By giving top scientists the widest latitude, Bell Telephone Laboratories, the $113 million-a-year research arm for American Telephone & Telegraph Co. and Western Electric, has struck some of the biggest pay lodes in industrial history. In 1948 Bell Mathematician Claude Shannon, projecting earlier studies by Massachusetts Institute of Technology's Norbert Wiener, published Communication Theory, a complex mathematical scheme for measuring information content in communications, as well as evaluating the performance of systems that transmit words and pictures. The theory opened new horizons in telephone and TV transmission, has already found its way into the Air Force's Distant Early Warning (DEW) radar fence.

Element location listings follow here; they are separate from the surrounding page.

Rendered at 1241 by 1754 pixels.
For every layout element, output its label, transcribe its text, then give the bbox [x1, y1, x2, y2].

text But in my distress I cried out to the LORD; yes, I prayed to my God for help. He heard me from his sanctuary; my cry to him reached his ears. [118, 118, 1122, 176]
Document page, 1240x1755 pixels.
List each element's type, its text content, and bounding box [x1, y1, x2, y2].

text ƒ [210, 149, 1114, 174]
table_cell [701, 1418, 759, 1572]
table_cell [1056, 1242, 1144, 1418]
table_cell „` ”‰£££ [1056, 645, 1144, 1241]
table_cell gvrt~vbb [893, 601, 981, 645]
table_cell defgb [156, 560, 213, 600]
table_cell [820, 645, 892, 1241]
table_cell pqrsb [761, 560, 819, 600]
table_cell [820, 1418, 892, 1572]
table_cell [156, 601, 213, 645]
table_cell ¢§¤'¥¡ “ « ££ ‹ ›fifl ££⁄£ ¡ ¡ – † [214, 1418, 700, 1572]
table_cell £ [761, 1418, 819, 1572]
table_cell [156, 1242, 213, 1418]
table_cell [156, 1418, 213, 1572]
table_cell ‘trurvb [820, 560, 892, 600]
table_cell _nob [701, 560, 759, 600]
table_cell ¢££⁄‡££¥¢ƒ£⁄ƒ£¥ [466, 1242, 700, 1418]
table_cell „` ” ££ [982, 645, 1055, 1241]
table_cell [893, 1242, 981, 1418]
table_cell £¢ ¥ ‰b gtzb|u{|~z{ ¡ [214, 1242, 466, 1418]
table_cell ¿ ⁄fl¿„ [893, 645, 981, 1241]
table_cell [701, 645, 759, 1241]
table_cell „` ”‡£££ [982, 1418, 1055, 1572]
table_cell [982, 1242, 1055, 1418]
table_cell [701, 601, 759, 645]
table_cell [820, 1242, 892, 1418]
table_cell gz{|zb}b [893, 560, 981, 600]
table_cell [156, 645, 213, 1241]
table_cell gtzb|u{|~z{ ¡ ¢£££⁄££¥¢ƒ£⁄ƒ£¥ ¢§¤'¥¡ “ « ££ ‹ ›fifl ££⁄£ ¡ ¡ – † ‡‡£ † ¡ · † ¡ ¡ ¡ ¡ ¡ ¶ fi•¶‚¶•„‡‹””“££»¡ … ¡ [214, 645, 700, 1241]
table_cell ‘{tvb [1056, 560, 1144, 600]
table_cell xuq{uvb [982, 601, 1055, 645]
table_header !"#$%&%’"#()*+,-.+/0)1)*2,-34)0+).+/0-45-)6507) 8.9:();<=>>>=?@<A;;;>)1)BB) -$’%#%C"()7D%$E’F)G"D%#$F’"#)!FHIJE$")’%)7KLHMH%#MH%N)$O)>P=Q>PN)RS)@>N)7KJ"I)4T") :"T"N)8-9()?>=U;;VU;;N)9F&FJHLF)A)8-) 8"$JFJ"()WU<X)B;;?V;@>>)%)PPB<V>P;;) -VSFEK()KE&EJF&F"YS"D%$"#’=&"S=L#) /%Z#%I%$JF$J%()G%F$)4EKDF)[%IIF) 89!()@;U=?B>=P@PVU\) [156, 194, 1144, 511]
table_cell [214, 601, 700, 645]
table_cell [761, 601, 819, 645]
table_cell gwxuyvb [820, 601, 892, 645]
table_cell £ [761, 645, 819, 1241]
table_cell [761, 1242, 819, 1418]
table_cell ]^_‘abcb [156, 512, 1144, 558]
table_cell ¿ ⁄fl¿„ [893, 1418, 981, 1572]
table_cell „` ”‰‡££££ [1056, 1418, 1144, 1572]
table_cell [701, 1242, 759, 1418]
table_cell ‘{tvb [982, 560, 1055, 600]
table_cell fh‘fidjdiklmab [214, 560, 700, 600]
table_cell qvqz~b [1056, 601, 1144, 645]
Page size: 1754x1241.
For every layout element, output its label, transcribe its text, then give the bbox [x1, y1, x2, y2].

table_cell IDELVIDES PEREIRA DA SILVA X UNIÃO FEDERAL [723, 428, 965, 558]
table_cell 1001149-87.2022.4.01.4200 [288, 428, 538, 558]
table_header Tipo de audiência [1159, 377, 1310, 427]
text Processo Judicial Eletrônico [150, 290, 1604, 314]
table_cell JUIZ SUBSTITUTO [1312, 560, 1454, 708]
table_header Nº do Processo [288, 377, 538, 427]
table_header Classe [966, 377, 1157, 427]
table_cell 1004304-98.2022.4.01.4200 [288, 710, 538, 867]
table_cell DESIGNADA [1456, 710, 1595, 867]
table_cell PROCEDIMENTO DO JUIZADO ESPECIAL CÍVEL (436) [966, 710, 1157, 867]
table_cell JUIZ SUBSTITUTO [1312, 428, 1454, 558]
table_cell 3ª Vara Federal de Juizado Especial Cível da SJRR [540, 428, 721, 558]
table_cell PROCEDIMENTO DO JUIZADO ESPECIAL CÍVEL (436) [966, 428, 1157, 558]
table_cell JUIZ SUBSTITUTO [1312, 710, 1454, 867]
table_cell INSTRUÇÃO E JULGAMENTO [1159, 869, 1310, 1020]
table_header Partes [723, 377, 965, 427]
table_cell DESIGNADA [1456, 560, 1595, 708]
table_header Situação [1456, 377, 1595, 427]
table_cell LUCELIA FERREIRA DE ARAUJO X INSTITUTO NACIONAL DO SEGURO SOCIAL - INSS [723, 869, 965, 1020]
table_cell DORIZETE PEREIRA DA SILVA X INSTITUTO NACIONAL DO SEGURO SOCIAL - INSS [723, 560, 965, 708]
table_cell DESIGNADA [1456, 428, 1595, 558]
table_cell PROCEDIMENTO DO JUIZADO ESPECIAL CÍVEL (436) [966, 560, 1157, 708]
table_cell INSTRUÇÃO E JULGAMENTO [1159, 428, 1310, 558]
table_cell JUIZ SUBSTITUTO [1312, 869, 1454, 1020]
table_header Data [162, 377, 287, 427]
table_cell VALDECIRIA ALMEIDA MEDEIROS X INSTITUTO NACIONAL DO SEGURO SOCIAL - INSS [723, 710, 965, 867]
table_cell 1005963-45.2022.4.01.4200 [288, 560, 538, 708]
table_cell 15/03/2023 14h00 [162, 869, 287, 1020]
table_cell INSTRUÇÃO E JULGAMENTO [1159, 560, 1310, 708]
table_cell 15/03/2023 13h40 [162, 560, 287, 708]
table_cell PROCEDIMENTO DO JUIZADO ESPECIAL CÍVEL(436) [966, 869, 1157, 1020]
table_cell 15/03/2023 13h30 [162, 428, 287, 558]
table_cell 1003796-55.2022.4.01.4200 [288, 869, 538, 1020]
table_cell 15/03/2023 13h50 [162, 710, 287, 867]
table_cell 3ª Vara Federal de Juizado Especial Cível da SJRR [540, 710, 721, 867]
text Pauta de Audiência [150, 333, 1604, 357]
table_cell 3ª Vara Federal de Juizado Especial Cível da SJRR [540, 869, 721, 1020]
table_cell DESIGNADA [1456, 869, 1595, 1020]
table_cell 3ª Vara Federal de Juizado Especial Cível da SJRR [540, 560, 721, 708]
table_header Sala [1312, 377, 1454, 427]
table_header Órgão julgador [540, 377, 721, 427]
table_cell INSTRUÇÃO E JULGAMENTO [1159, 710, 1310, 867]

Another Bell breakthrough in 1948 was the discovery, after years of basic research into the structure of matter, that a solid metal such as germanium or silicon (earth's most abundant solid element) can be made to act like a vacuum tube, i.e., it will amplify an electric signal. Result: the flea-size transistor−and a king-size new industry. Thirty-five manufacturers have already turned out 7,000,000 transistors v. 1 billion vacuum tubes now in use in the U.S., are doubling output each year. Transistors will multiply the speed of future telephone exchanges 1,000 times; they have infinitely refined and compressed the performance of electronic computers.

Through patent-licensing, most big U.S. companies share the fruits of basic research. RCA has earned enough income from royalties and Government contracts since 1947 to make its research program selfsupporting. Thousands of patents developed by Bell Labs may now be used by other companies without charge, as a result of the trustbusting consent decree signed last January by A. T. & T. and Western Electric. Eastman Kodak estimates that at least one-third of 1,800 basic studies published by its researchers have benefited industry as a whole.